The importance of the demand for space lead the organisers to dedicate the Shaikh Rashid Hall to exhibitors from all over the world and specialise in one of the seven sectors, Marble, Ceramics & Stone Products and Machinery. 

The other major industry sectors include Building & Construction, Cleaning and Maintenance, Water Technology and Environment, AC and Refrigeration, Bathrooms and Ceramics and Glass & Metal.

The dedicated sectors provide a distinct advantage for exhibitors as well as visitors, assisting all concerned to find the right products for future projects.

The current boom in the construction industry in the UAE is increasing with government spending set to continue over the next 10 years on the creation of new infrastructure projects, office and residential accommodation. 

The Big 5 2004 will take place from November 20 to 24 at the Dubai International Exhibition Centre, with the show expected to attract over 30, 000 visitors.
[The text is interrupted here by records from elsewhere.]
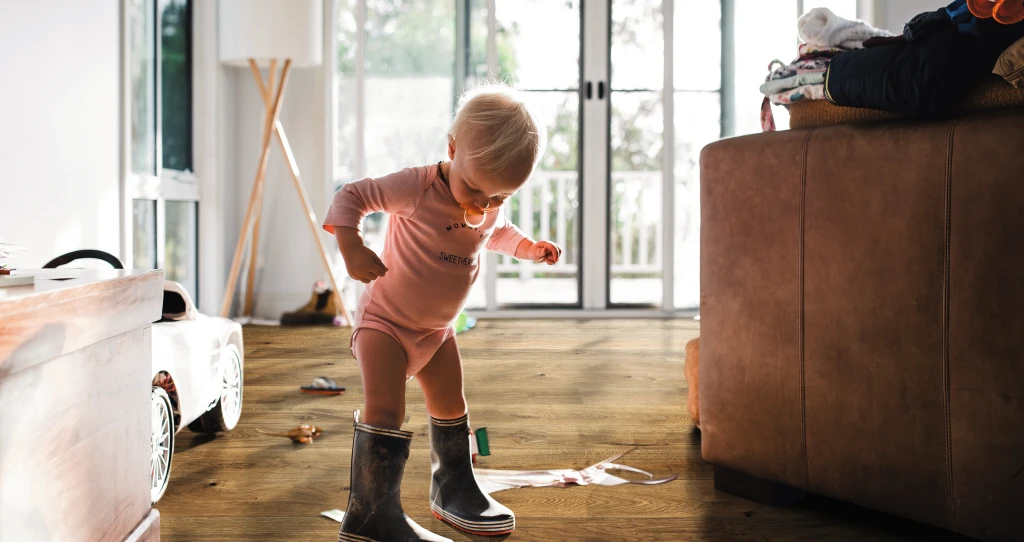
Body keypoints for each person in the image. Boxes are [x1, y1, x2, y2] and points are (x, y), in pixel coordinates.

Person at [324, 84, 562, 541]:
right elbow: (352, 196)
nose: (482, 205)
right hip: (387, 326)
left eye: (498, 197)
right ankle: (371, 516)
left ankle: (454, 486)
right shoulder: (417, 186)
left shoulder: (488, 203)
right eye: (475, 189)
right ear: (451, 147)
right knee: (386, 408)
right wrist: (351, 247)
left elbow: (497, 231)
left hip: (436, 332)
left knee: (453, 404)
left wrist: (528, 248)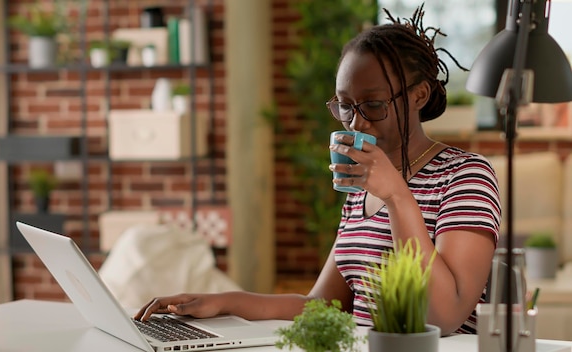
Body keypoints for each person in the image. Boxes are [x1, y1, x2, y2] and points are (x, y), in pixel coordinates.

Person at [135, 4, 501, 336]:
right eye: (345, 106)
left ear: (418, 95)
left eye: (372, 104)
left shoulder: (464, 177)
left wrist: (397, 197)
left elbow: (444, 317)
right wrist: (223, 302)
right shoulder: (363, 187)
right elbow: (325, 305)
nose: (355, 123)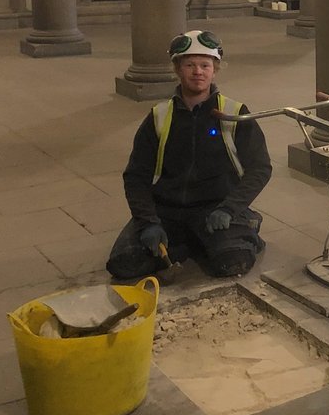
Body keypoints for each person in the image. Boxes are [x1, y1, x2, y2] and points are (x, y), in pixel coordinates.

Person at [106, 30, 272, 280]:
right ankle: (195, 242)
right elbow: (136, 176)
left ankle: (237, 230)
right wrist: (148, 221)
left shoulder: (235, 113)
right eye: (189, 65)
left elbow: (260, 168)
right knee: (125, 264)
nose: (198, 72)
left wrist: (230, 208)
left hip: (216, 209)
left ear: (214, 69)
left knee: (232, 263)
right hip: (167, 210)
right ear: (177, 69)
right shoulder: (159, 117)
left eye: (205, 65)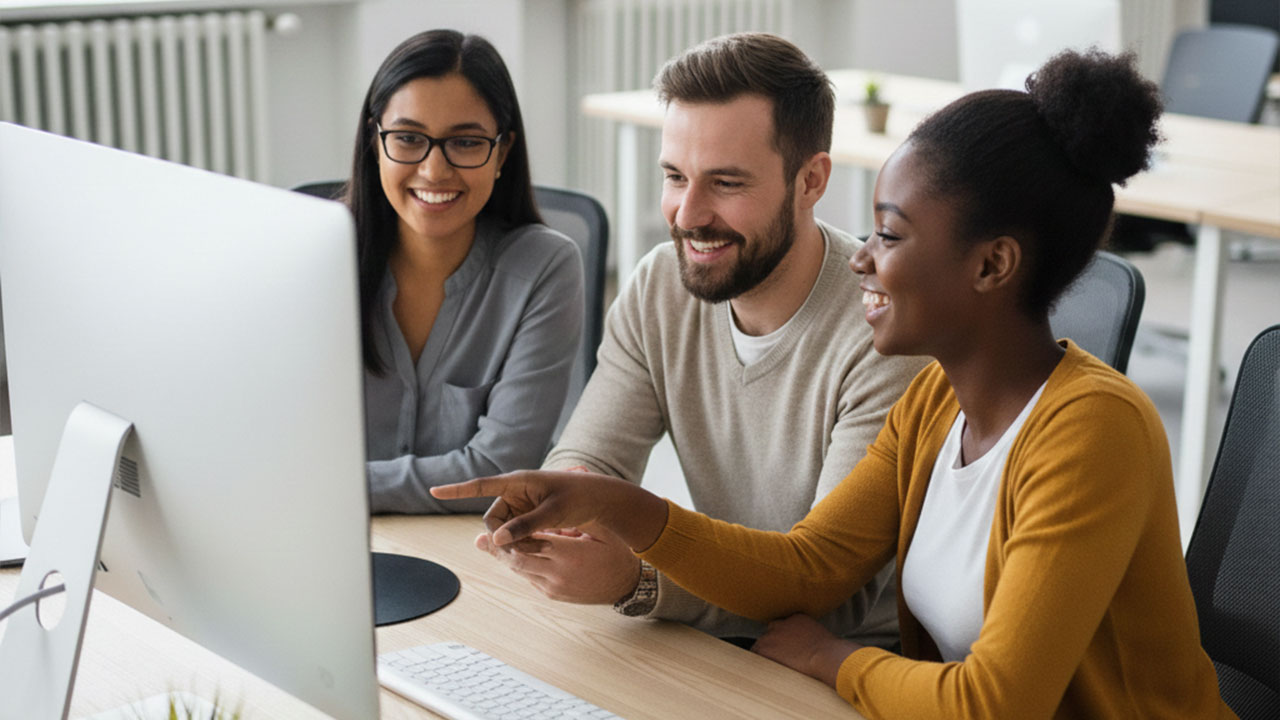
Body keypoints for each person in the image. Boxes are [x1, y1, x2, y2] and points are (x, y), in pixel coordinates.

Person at [436, 48, 1233, 718]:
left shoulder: (1094, 428)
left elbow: (995, 703)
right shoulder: (934, 404)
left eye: (888, 234)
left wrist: (831, 659)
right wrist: (617, 506)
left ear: (991, 265)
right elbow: (809, 566)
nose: (861, 257)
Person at [477, 32, 925, 646]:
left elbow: (830, 596)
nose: (687, 214)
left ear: (810, 181)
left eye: (727, 183)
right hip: (716, 639)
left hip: (843, 668)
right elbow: (593, 462)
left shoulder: (887, 332)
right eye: (674, 176)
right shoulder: (661, 284)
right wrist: (562, 517)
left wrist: (640, 581)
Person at [347, 30, 584, 513]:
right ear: (375, 143)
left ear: (501, 152)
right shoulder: (318, 260)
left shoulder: (544, 269)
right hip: (332, 543)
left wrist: (336, 487)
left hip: (477, 552)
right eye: (409, 138)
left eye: (466, 142)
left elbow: (500, 470)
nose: (435, 171)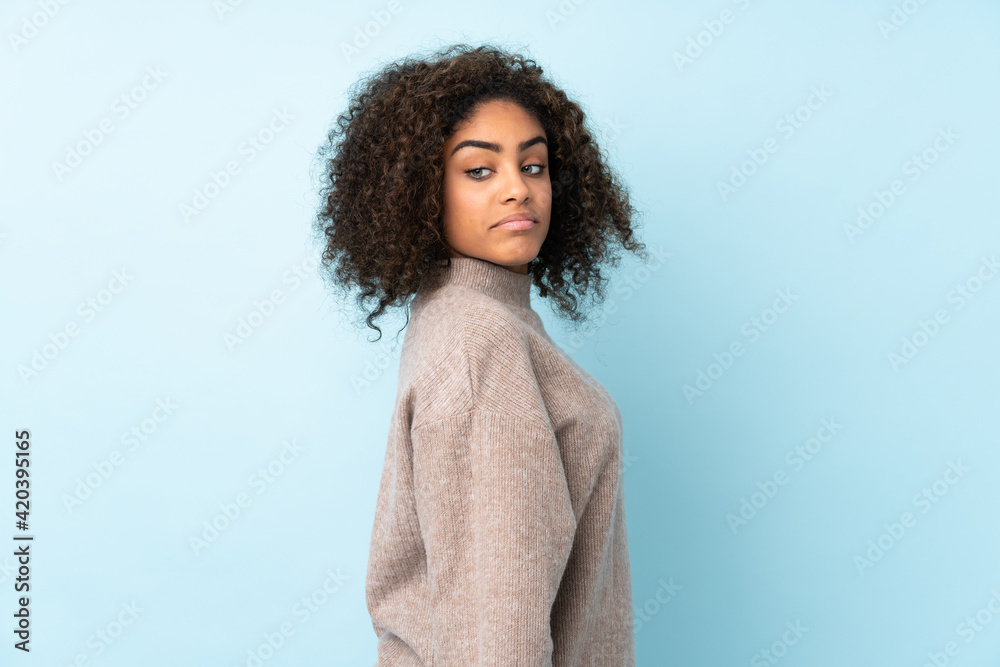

More than 1,600 exhibitors from over 50 countries will be present.

An international exhibition and publishing company, dmg world media produces over 300 market-leading trade exhibitions, consumer shows and fairs each year and publishes 65 related magazines, newspapers, directories and market reports. dmg world media employs more than 800 people and maintains a worldwide presence through 38 offices. 

dmg world media is a wholly-owned subsidiary of the Daily Mail and General Trust (DMGT), one of the largest and most successful media companies in the United Kingdom.


----------



## dazz (Jul 13, 2004)

Bahraini Spirit said:


> "Activity in the UAE construction industry is at a premium with current large scaled projects due for completion representing just 10 per cent of those to be implemented"


so 9more burj dubais, 9more JLTs, 18more palms.... 

:runaway:


----------



## Dubai_Boy (May 21, 2003)

only 10% DAAAAAAAAAAAAAAAAAAANG :/ mashalah ...


----------



## BinDubai (Aug 31, 2004)

mashala nice


----------



## Dubai-Lover (Jul 4, 2004)

then there will also be a conference where all the world's most famous architects will discuss on dubai. more towers to be expected!


----------



## Qatar4Ever (Feb 3, 2004)

hehe... looks like dubai will have to take over sharjah..!! is there any land available!!


----------



## SA BOY (Mar 29, 2003)

we are going back into the desert as we are blocked by Sharjah to the north, the sea to the west (not that its a problem cos we build over and under it) and Jebel Ali is quite a distance from the city, so its going East, look at sports land and Dubai land, Arabian Ranches etc


----------